— Exercise details —
Render every line of the listing below as a Markdown table with the columns Row and Line, numbering the rows in order and omitting blank lines.

* * * * *

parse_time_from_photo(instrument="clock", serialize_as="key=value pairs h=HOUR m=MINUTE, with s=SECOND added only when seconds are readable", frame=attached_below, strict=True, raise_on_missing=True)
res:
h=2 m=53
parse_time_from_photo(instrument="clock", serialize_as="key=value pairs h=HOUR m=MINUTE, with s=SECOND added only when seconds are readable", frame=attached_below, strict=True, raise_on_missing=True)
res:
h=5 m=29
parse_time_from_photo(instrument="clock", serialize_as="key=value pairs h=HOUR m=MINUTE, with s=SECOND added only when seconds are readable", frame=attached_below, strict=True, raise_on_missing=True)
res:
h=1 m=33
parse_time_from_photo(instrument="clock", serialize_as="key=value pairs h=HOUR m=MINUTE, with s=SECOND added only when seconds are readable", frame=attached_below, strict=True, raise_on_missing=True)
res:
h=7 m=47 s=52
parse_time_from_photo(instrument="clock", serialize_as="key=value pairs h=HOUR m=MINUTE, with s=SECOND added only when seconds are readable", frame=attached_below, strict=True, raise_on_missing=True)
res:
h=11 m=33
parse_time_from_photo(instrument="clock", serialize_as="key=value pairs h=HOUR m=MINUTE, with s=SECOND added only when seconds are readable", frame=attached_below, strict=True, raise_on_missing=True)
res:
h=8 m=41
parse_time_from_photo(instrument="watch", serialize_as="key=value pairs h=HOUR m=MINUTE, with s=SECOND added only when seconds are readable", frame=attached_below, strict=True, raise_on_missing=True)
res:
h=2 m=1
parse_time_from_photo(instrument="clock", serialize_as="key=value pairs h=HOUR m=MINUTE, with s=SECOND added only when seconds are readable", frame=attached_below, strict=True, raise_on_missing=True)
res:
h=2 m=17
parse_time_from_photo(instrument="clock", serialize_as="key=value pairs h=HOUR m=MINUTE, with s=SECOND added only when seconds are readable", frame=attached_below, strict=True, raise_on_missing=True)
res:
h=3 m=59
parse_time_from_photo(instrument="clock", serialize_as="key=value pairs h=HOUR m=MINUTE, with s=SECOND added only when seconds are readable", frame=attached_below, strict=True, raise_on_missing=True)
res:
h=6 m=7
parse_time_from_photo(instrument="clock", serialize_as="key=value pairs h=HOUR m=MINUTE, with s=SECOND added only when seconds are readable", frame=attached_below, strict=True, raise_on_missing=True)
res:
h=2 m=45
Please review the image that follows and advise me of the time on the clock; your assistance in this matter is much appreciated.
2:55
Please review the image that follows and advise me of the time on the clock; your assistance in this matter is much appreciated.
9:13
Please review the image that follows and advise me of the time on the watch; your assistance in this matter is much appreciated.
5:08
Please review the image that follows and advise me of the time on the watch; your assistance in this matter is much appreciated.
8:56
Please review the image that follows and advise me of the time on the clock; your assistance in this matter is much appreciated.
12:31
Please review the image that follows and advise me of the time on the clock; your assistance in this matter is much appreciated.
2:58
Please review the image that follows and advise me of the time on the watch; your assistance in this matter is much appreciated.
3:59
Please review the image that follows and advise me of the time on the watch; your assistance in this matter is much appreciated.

* * * * *

— Full response —
| Row | Line |
|---|---|
| 1 | parse_time_from_photo(instrument="clock", serialize_as="key=value pairs h=HOUR m=MINUTE, with s=SECOND added only when seconds are readable", frame=attached_below, strict=True, raise_on_missing=True) |
| 2 | res: |
| 3 | h=2 m=53 |
| 4 | parse_time_from_photo(instrument="clock", serialize_as="key=value pairs h=HOUR m=MINUTE, with s=SECOND added only when seconds are readable", frame=attached_below, strict=True, raise_on_missing=True) |
| 5 | res: |
| 6 | h=5 m=29 |
| 7 | parse_time_from_photo(instrument="clock", serialize_as="key=value pairs h=HOUR m=MINUTE, with s=SECOND added only when seconds are readable", frame=attached_below, strict=True, raise_on_missing=True) |
| 8 | res: |
| 9 | h=1 m=33 |
| 10 | parse_time_from_photo(instrument="clock", serialize_as="key=value pairs h=HOUR m=MINUTE, with s=SECOND added only when seconds are readable", frame=attached_below, strict=True, raise_on_missing=True) |
| 11 | res: |
| 12 | h=7 m=47 s=52 |
| 13 | parse_time_from_photo(instrument="clock", serialize_as="key=value pairs h=HOUR m=MINUTE, with s=SECOND added only when seconds are readable", frame=attached_below, strict=True, raise_on_missing=True) |
| 14 | res: |
| 15 | h=11 m=33 |
| 16 | parse_time_from_photo(instrument="clock", serialize_as="key=value pairs h=HOUR m=MINUTE, with s=SECOND added only when seconds are readable", frame=attached_below, strict=True, raise_on_missing=True) |
| 17 | res: |
| 18 | h=8 m=41 |
| 19 | parse_time_from_photo(instrument="watch", serialize_as="key=value pairs h=HOUR m=MINUTE, with s=SECOND added only when seconds are readable", frame=attached_below, strict=True, raise_on_missing=True) |
| 20 | res: |
| 21 | h=2 m=1 |
| 22 | parse_time_from_photo(instrument="clock", serialize_as="key=value pairs h=HOUR m=MINUTE, with s=SECOND added only when seconds are readable", frame=attached_below, strict=True, raise_on_missing=True) |
| 23 | res: |
| 24 | h=2 m=17 |
| 25 | parse_time_from_photo(instrument="clock", serialize_as="key=value pairs h=HOUR m=MINUTE, with s=SECOND added only when seconds are readable", frame=attached_below, strict=True, raise_on_missing=True) |
| 26 | res: |
| 27 | h=3 m=59 |
| 28 | parse_time_from_photo(instrument="clock", serialize_as="key=value pairs h=HOUR m=MINUTE, with s=SECOND added only when seconds are readable", frame=attached_below, strict=True, raise_on_missing=True) |
| 29 | res: |
| 30 | h=6 m=7 |
| 31 | parse_time_from_photo(instrument="clock", serialize_as="key=value pairs h=HOUR m=MINUTE, with s=SECOND added only when seconds are readable", frame=attached_below, strict=True, raise_on_missing=True) |
| 32 | res: |
| 33 | h=2 m=45 |
| 34 | Please review the image that follows and advise me of the time on the clock; your assistance in this matter is much appreciated. |
| 35 | 2:55 |
| 36 | Please review the image that follows and advise me of the time on the clock; your assistance in this matter is much appreciated. |
| 37 | 9:13 |
| 38 | Please review the image that follows and advise me of the time on the watch; your assistance in this matter is much appreciated. |
| 39 | 5:08 |
| 40 | Please review the image that follows and advise me of the time on the watch; your assistance in this matter is much appreciated. |
| 41 | 8:56 |
| 42 | Please review the image that follows and advise me of the time on the clock; your assistance in this matter is much appreciated. |
| 43 | 12:31 |
| 44 | Please review the image that follows and advise me of the time on the clock; your assistance in this matter is much appreciated. |
| 45 | 2:58 |
| 46 | Please review the image that follows and advise me of the time on the watch; your assistance in this matter is much appreciated. |
| 47 | 3:59 |
| 48 | Please review the image that follows and advise me of the time on the watch; your assistance in this matter is much appreciated. |